Debout et nue devant ma commode ventrue, Sir Oscar exige de moi désormais que dans sa chambre je sois constamment nue. Même les mules ne me sont plus permises, ni les colliers, ni aucun bijou.

Le quatrième jour seulement Sir Oscar entre chez moi à la fin de l’après-midi et je le suce, il se vide dans ma bouche.

Quelques jours après, je suis seule dans la grande maison sèche avec Brigitte et Sir Oscar. René a emmené Sarah.

Un dimanche soir, je descends nue, pieds nus, devant trois visiteurs. Tous les trois m’enculent à quatre pattes sur le canapé et éjaculent dans ma bouche.

Ils reviennent le lendemain vers onze heures. Cette fois-là Sir Oscar les fait monter tout droit dans sa chambre, où je suis nue. Ils m’enculent à nouveau, me fessent et je les sucent.

Lorsqu’ils partent, Sir Oscar me fait fouetter, liée à la balustrade près de mon lit où j’y reste près de trois heures,

Le 15 septembre arrive ; je suis toujours là avec Brigitte et Sir Oscar.

Brigitte est nue. Je l’étends sur le lit, je la caresse, puis Sir Oscar lui honore la chatte et l’encule pour la première fois. Brigitte est allongée sur le dos, les jambes ouvertes et retournées. Pour cette première fois, elle est écartelée. Elle gémit.

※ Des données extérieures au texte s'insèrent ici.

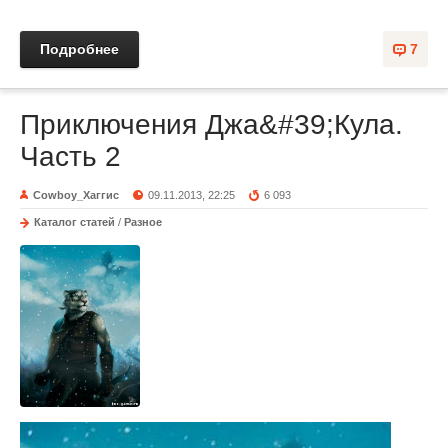
Подробнее
7
Приключения Джа&#39;Кула.
Часть 2
Cowboy_Хаггис
09.11.2013, 22:25
6 093
Каталог статей
/
Разное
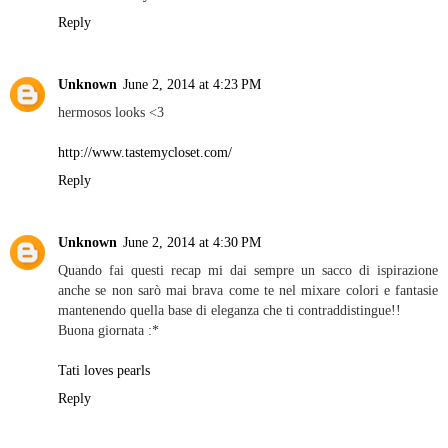
Reply
Unknown
June 2, 2014 at 4:23 PM
hermosos looks <3
http://www.tastemycloset.com/
Reply
Unknown
June 2, 2014 at 4:30 PM
Quando fai questi recap mi dai sempre un sacco di ispirazione
anche se non sarò mai brava come te nel mixare colori e fantasie
mantenendo quella base di eleganza che ti contraddistingue!!
Buona giornata :*
Tati loves pearls
Reply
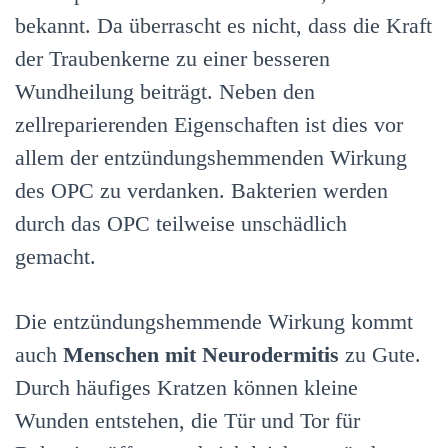
bekannt. Da überrascht es nicht, dass die Kraft
der Traubenkerne zu einer besseren
Wundheilung beiträgt. Neben den
zellreparierenden Eigenschaften ist dies vor
allem der entzündungshemmenden Wirkung
des OPC zu verdanken. Bakterien werden
durch das OPC teilweise unschädlich
gemacht.
Die entzündungshemmende Wirkung kommt
auch
Menschen mit Neurodermitis
zu Gute.
Durch häufiges Kratzen können kleine
Wunden entstehen, die Tür und Tor für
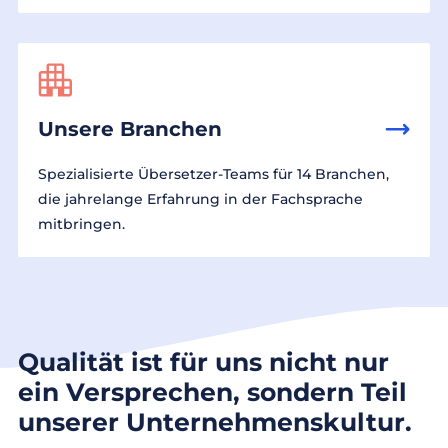
Unsere Branchen
Spezialisierte Übersetzer-Teams für 14 Branchen,
die jahrelange Erfahrung in der Fachsprache
mitbringen.
Qualität ist für uns nicht nur
ein Versprechen, sondern Teil
unserer Unternehmenskultur.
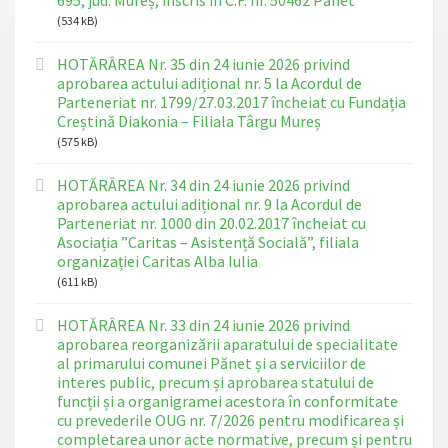
(534 kB)
HOTĂRÂREA Nr. 35 din 24 iunie 2026 privind
aprobarea actului adițional nr. 5 la Acordul de
Parteneriat nr. 1799/27.03.2017 încheiat cu Fundația
Creștină Diakonia – Filiala Târgu Mureș
(575 kB)
HOTĂRÂREA Nr. 34 din 24 iunie 2026 privind
aprobarea actului adițional nr. 9 la Acordul de
Parteneriat nr. 1000 din 20.02.2017 încheiat cu
Asociația ”Caritas – Asistență Socială”, filiala
organizației Caritas Alba Iulia
(611 kB)
HOTĂRÂREA Nr. 33 din 24 iunie 2026 privind
aprobarea reorganizării aparatului de specialitate
al primarului comunei Pănet și a serviciilor de
interes public, precum și aprobarea statului de
funcții și a organigramei acestora în conformitate
cu prevederile OUG nr. 7/2026 pentru modificarea și
completarea unor acte normative, precum și pentru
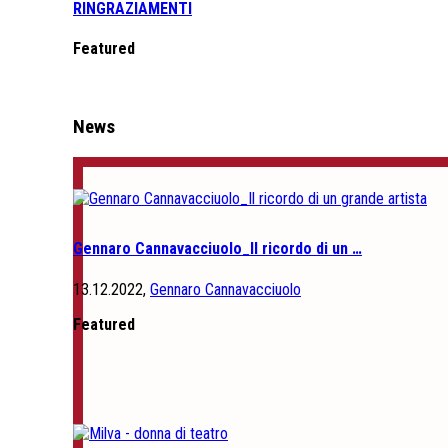
RINGRAZIAMENTI
Featured
News
Gennaro Cannavacciuolo_Il ricordo di un …
13.12.2022,
Gennaro Cannavacciuolo
Featured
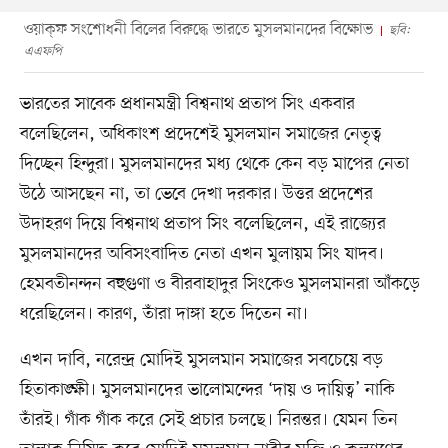
ওয়াক্‌ফ সংশোধনী বিলের বিরুদ্ধে ভারতে মুসলমানদের বিক্ষোভ
ছবি:
এএফপি
ভারতের সাবেক প্রধানমন্ত্রী বিশ্বনাথ প্রতাপ সিং একবার
বলেছিলেন, অধিকাংশ প্রদেশেই মুসলমান সমাজের নেতৃত্ব
দিচ্ছেন হিন্দুরা। মুসলমানদের মধ্য থেকে কেন বড় মাপের নেতা
উঠে আসছেন না, তা ভেবে দেখা দরকার। উত্তর প্রদেশের
উদাহরণ দিয়ে বিশ্বনাথ প্রতাপ সিং বলেছিলেন, এই রাজ্যের
মুসলমানদের অবিসংবাদিত নেতা এখন মুলায়ম সিং যাদব।
হেমবতীনন্দন বহুগুণা ও বীরবাহাদুর সিংকেও মুসলমানরা আঁকড়ে
ধরেছিলেন। কারণ, তাঁরা দাঙ্গা হতে দিতেন না।
এখন দাবি, নরেন্দ্র মোদিই মুসলমান সমাজের সবচেয়ে বড়
হিতাকাঙ্ক্ষী। মুসলমানদের ভালোমন্দের ‘দায় ও দায়িত্ব’ নাকি
তাঁরই। গাঁক গাঁক করে সেই প্রচার চলছে। নিরন্তর। যেমন তিন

Le lendemain du départ de Brigitte, Sir Oscar et Sir Frédéric rejoignent René pour un vol en jet privé. Je reste à la villa, seule, en compagnie de deux valets du manoir : Emmanuel et son frère jumeau Dominique. Je retrouve les habitudes du manoir, toujours nue, enculée par leurs soins, par mes chiens, fouettée et enchaînée le soir à mon lit.

Le trio Sir Oscar, Sir Frédéric et René sont portés disparus lors du vol. Dany me fait opérer des seins, pour qu’ils retrouvent leurs formes naturelles, je retrouve mes seins d’adolescente.